Below you will learn how to use a module to read data files in CSV format.

CSV module : reading CSV files

We have previously explored how to obtain user input via the terminal, but for data analysis you will mostly need extracting data from files. Python offers various libraries to facilitate this process, each tailored to specific file formats. We can use the csv module to read data from Comma-Separated Values (CSV) files.

The csv module is a library designed specifically for working with CSV files. It provides functionality to both read from and write to CSV files efficiently. The script below shows it’s basic syntax:

read_csv.py
import csv

with open('../assets/sample.csv', 'r') as file:
    # create a csv.reader object
    csv_reader = csv.reader(file)
    for row in csv_reader:
        print(row[2])
-0.4220535
1.472827
0.5725429
-0.2157133
1.449306
0.1880375
-1.570342
0.8315003

In this example we used the function open() to open a file in read mode (this is a Python built-in function), and created a csv.reader object to iterate through the rows of the file. Note that there is also a new statement with, what we will not cover in this session.

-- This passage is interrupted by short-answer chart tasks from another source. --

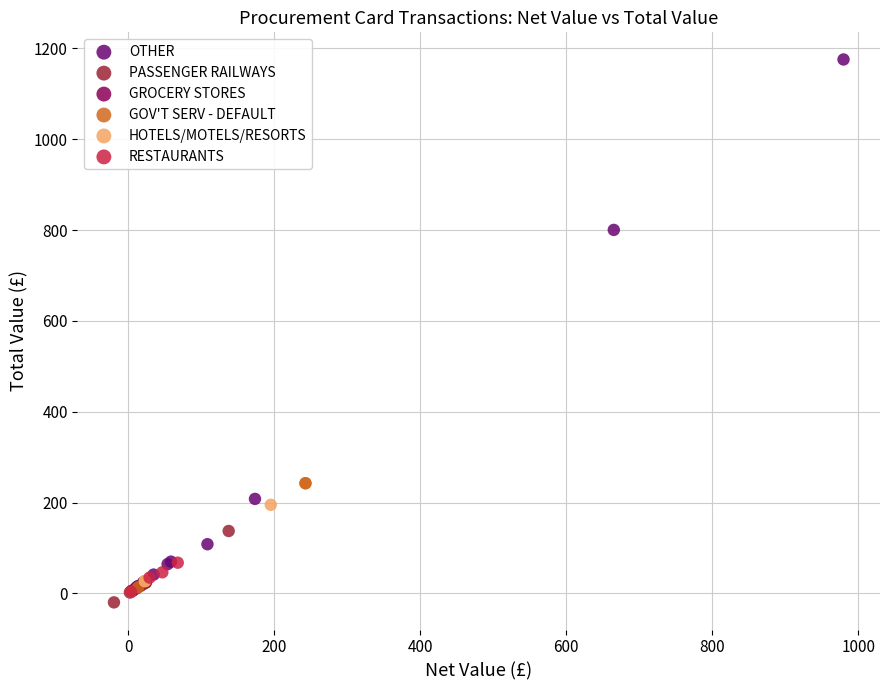

Which series reaches the maximum Y coordinate?

OTHER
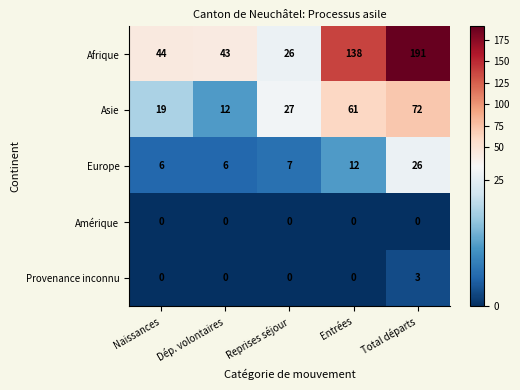

What is the maximum value shown in the chart?

191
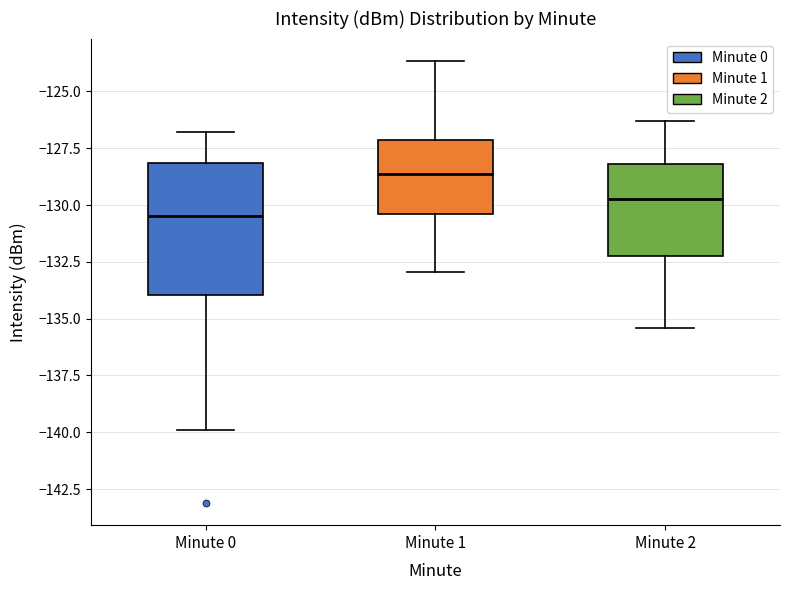

Reading left to right, transcribe this box plot: for each box, give where its median line is, the range the box spans, and where its two whiskers end, as read against the y-axis. The values are not printed on the chart, so give them approximately, as read against the axis.

Minute 0: median -130.5, box -134.0 to -128.0, whiskers -140.0 to -127.0
Minute 1: median -128.5, box -130.5 to -127.0, whiskers -133.0 to -123.5
Minute 2: median -129.5, box -132.0 to -128.0, whiskers -135.5 to -126.5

What is your current working directory?

When you read or write files without specifying a full path, the operating system assumes you’re referring to files in the working directory. It is therefore very important knowing that we are in the same directory that the data file we want to read. We can use the module os to do so:

import os

current_directory = os.getcwd()
print("CWD:", current_directory)
CWD: /Users/USER/Training/Beginning Python/beginning-python/pages
Exercise

Using the CSV file sample.csv, modify read_csv.py to print only the average of the numbers in the first column.

read_csv.py
import csv

sum = 0.0
count = 0

with open('../assets/sample.csv', 'r') as file:
    # create a csv.reader object
    csv_reader = csv.reader(file)
    for row in csv_reader:
        sum = sum + float(row[0])
        count = count + 1        

print("Average:", sum/count)
Average: 0.04678386125000002